VERIFICA LA COMPRENSIONE.
a) Stabilisci se ciascuna affermazione concorda con il brano su Diamanti: (i) dopo la liberazione di Roma fu sindaco di Frosinone; (ii) vinse nel collegio elettorale le elezioni politiche del 1870; (iii) nel 1876 tornò in Egitto di sua volontà. Rispondi sì o no e riporta le parole decisive del brano.
b) Secondo il brano su Diamanti, in quale cimitero fu sepolto?

ESTRATTO DEL DOCUMENTO.
━━━━
In quegli stessi anni Diamanti entrò nella Massoneria tanto che, nel 1866, risultava aver già ricoperto la carica di Maestro Venerabile della Loggia massonica “Nuova Pompeja” di Alessandria d’Egitto. Rientrato in Italia nel 1867, si fermò a Firenze per poi raggiungere Sora dove organizzò, a sue spese, un corpo di volontari impegnando i beni che possedeva in Frosinone per partecipare allo sfortunato tentativo garibaldino di quell’anno per la liberazione di Roma e del Lazio dal potere temporale dei papi. Combatté contro le truppe pontificie a Vallecorsa e sulle montagne di Trisulti per tornare, dopo la sconfitta di Mentana, per la seconda volta in esilio ad Alessandria d’Egitto. Tornato in Italia subito dopo la liberazione di Roma, Diamanti fu accolto a Frosinone con grandi manifestazioni di simpatia da parte della cittadinanza che lo volle sindaco della città diventata finalmente italiana. Candidato alle elezioni politiche del 1870 e del 1874 venne quasi unanimemente votato a Frosinone, ma fu battuto, per pochissimi voti, nel risultato complessivo del collegio elettorale dal verolano Giovanni Campanari. Diamanti, che era rimasto vedovo, con la nuova moglie di Frosinone Apollonia Tagliaferri, dalla quale aveva avuto due figli, tornò, questa volta volontariamente, in Egitto alla fine del 1876. Ad Alessandria d’Egitto riprese la sua attività di avvocato e ricevette anche la cittadinanza onoraria. Qui morì all’età di 69 anni, il 3 marzo del 1881 assistito dalla moglie e dal figlio Emilio. Fu sepolto nel Cimitero Latino di Alessandria dopo solenni funerali che videro la presenza del Viceré d’Egitto, del Corpo diplomatico e di tutta la comunità italiana.
━━━━
Dati raccolti
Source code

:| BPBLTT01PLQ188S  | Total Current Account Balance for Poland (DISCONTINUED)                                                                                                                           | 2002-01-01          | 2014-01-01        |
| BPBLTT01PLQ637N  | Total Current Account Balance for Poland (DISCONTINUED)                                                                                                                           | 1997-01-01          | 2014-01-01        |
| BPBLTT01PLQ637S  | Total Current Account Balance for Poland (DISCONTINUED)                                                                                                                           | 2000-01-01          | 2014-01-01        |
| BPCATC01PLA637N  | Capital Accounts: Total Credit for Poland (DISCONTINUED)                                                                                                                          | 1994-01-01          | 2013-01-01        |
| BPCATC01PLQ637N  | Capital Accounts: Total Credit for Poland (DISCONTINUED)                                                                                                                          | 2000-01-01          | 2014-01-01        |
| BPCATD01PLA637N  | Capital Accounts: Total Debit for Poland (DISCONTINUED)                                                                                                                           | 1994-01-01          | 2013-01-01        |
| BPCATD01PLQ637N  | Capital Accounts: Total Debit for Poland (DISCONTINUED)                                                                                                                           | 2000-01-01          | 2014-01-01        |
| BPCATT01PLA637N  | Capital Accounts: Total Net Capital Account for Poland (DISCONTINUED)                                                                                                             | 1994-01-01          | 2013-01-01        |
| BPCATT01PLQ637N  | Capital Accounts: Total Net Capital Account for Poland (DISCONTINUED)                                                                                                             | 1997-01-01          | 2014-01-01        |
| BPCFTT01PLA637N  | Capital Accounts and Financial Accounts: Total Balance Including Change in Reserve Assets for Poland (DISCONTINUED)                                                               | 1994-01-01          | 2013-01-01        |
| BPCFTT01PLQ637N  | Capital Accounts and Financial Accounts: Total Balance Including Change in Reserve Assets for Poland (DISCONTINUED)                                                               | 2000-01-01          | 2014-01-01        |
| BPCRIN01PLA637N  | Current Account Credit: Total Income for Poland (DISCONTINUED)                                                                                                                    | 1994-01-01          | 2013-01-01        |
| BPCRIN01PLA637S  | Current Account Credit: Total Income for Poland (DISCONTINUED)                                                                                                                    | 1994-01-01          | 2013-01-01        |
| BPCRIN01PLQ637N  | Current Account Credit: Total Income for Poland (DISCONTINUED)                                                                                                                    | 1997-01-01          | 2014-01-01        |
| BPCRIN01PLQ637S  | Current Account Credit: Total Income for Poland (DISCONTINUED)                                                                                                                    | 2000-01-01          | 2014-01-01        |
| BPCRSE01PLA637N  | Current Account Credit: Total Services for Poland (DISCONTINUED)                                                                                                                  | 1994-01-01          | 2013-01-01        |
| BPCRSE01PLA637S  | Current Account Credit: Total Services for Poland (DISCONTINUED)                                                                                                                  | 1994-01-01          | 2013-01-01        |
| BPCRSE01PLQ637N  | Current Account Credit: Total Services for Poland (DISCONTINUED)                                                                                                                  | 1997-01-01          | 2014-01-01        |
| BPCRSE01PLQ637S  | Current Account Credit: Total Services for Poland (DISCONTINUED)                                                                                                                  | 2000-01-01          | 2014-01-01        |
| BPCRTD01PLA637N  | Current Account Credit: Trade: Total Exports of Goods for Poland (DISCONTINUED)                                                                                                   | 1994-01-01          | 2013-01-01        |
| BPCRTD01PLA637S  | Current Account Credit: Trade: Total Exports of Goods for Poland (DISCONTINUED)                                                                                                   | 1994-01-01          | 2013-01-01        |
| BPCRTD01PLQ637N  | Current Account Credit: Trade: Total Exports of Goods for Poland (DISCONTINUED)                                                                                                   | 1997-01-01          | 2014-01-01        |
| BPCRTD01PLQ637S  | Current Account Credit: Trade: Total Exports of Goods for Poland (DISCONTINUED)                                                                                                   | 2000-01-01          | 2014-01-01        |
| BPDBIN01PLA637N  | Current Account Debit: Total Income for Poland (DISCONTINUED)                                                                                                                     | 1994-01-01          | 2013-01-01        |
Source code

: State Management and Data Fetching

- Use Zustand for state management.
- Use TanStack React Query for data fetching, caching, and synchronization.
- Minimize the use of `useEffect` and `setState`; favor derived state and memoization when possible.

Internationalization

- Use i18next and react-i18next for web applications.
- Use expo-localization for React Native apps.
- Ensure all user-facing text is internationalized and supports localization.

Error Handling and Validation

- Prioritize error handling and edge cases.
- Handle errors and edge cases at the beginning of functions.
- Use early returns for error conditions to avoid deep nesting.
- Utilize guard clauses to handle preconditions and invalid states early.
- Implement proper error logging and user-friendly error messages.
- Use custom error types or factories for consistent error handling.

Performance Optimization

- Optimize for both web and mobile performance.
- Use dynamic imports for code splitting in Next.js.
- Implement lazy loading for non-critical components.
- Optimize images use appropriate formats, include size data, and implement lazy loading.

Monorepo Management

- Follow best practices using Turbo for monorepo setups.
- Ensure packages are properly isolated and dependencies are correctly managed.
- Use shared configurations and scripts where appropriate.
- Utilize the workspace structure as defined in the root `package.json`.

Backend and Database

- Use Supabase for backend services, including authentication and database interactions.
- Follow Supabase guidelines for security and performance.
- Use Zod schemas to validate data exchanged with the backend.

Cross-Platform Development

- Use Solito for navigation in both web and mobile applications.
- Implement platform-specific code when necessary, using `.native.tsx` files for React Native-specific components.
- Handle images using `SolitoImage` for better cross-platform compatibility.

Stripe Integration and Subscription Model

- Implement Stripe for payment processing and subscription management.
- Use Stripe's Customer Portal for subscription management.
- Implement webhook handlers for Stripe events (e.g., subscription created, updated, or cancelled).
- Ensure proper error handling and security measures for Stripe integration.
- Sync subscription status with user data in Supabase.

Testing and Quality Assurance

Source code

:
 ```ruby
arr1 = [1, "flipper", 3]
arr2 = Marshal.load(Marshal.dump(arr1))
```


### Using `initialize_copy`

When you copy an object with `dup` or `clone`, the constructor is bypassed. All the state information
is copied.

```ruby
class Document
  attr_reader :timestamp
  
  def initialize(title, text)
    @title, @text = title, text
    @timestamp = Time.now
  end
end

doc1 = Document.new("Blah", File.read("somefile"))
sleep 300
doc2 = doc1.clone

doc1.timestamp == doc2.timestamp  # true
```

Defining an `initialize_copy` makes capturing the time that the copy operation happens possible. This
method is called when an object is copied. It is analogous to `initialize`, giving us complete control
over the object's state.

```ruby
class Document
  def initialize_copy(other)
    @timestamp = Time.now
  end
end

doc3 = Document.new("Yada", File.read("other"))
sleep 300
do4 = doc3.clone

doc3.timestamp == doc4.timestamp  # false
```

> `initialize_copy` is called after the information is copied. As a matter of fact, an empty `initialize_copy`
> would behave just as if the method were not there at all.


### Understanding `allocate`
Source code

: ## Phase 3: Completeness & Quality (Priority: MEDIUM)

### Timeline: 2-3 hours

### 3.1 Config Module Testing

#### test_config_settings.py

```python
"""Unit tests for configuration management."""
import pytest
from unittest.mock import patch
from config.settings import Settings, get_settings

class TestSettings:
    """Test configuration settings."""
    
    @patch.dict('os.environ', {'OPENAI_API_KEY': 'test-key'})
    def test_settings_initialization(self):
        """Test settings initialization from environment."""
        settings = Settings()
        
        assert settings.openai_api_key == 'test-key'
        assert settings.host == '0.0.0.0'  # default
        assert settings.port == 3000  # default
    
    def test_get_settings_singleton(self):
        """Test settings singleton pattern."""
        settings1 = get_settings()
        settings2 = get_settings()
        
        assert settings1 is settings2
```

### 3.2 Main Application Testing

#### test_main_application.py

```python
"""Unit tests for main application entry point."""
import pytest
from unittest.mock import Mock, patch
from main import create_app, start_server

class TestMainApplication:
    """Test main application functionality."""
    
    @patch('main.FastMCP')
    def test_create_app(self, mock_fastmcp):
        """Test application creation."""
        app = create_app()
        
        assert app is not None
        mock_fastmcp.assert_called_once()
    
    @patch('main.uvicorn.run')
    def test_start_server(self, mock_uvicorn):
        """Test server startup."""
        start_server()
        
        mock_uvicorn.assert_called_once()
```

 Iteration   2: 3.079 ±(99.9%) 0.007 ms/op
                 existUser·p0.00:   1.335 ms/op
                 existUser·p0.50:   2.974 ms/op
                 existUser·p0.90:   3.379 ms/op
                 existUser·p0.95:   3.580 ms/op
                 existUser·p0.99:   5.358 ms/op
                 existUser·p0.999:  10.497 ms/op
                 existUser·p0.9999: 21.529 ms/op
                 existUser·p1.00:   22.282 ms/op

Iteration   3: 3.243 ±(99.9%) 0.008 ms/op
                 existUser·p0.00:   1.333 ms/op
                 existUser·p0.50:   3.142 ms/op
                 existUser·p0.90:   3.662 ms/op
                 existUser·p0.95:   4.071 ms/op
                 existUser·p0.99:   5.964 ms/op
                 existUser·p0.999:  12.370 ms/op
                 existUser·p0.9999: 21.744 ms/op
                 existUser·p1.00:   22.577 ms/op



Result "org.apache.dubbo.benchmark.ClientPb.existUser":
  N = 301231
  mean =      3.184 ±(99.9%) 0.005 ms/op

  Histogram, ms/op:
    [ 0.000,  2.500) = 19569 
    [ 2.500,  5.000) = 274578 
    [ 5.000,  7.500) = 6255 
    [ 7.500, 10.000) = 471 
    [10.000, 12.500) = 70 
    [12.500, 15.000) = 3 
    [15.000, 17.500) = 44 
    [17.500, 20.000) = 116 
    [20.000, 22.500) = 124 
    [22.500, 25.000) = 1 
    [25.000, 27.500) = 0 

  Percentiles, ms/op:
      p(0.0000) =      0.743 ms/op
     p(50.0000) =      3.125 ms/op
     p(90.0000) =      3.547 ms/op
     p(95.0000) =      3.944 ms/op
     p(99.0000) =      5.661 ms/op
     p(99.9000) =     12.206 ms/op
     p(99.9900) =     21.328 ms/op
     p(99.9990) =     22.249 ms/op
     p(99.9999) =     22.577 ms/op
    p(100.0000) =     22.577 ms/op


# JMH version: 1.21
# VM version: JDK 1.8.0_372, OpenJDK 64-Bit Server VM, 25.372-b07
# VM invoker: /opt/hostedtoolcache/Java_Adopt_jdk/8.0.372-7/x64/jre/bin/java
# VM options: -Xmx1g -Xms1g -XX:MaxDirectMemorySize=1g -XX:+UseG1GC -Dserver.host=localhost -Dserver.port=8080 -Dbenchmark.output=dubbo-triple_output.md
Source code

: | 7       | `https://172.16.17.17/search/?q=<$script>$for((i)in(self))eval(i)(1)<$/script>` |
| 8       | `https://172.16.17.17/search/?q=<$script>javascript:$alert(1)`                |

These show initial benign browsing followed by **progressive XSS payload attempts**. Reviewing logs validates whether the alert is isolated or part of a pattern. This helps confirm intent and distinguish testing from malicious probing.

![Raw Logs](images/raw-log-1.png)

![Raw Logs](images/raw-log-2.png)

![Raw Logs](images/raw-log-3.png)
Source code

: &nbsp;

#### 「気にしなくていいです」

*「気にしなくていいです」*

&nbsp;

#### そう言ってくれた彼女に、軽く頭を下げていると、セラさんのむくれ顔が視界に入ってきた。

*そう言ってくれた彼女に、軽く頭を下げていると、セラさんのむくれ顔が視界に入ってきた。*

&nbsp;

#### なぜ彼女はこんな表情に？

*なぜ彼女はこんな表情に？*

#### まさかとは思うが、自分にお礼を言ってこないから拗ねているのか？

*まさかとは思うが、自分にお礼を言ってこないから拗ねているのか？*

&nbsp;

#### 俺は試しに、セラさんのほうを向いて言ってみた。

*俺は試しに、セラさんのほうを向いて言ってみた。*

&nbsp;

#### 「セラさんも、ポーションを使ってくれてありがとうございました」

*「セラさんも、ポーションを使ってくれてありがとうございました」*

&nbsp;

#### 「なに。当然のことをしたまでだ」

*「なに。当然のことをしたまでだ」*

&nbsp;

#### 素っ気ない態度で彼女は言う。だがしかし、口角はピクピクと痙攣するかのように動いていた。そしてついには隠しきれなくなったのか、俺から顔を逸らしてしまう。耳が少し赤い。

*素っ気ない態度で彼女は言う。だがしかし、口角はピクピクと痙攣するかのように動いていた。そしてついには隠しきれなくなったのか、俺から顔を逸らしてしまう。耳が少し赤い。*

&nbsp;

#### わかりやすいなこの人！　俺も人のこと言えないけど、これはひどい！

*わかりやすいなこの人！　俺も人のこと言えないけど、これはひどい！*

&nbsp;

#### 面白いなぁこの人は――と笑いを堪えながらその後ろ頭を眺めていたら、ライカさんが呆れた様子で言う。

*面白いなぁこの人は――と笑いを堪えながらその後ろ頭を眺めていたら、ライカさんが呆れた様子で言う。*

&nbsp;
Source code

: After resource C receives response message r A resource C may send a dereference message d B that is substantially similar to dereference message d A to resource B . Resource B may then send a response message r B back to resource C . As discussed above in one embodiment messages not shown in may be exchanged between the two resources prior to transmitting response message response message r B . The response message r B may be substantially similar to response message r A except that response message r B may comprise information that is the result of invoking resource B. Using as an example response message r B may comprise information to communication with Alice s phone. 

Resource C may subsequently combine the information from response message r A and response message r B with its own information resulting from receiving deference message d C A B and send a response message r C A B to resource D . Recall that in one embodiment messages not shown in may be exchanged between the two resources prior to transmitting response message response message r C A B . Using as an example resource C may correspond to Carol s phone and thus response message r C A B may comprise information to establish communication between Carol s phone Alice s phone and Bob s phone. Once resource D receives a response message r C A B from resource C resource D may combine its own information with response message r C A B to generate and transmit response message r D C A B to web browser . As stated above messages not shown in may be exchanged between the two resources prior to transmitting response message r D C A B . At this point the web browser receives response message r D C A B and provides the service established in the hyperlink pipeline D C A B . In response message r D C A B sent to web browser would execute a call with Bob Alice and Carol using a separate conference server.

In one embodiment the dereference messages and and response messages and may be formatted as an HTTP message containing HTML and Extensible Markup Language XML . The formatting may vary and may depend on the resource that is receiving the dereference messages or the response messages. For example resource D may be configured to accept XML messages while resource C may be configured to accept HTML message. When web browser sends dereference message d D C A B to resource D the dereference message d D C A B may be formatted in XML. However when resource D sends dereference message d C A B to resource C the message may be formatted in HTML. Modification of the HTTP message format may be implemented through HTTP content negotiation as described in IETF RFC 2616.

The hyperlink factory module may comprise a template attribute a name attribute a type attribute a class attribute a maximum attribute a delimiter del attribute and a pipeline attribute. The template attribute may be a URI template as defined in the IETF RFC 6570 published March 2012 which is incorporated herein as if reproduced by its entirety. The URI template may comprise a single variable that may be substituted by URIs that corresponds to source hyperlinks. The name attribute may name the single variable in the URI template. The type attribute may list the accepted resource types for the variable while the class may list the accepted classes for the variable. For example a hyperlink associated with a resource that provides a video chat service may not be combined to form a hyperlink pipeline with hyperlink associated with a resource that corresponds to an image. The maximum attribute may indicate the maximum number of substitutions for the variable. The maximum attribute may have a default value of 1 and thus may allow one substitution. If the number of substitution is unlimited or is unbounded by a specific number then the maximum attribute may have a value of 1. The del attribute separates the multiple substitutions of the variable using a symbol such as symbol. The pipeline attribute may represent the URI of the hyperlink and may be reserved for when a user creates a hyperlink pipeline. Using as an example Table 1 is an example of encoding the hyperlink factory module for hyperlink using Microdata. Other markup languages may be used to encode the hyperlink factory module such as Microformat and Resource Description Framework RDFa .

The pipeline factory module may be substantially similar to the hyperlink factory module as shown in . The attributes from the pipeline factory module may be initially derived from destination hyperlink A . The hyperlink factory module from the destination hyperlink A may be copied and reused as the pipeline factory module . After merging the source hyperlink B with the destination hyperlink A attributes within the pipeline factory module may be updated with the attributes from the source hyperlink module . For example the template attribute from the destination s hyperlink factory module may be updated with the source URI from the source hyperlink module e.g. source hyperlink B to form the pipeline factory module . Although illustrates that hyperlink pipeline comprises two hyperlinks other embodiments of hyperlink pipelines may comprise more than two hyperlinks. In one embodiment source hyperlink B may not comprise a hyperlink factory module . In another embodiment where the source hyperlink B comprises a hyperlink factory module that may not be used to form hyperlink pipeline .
━━━━
SOLUZIONI IN ORDINE.
a)
(i) Sì: «la cittadinanza che lo volle sindaco della città diventata finalmente italiana».
(ii) No: «ma fu battuto, per pochissimi voti, nel risultato complessivo del collegio elettorale dal verolano Giovanni Campanari».
(iii) Sì: «tornò, questa volta volontariamente, in Egitto alla fine del 1876».

b) Nel Cimitero Latino di Alessandria.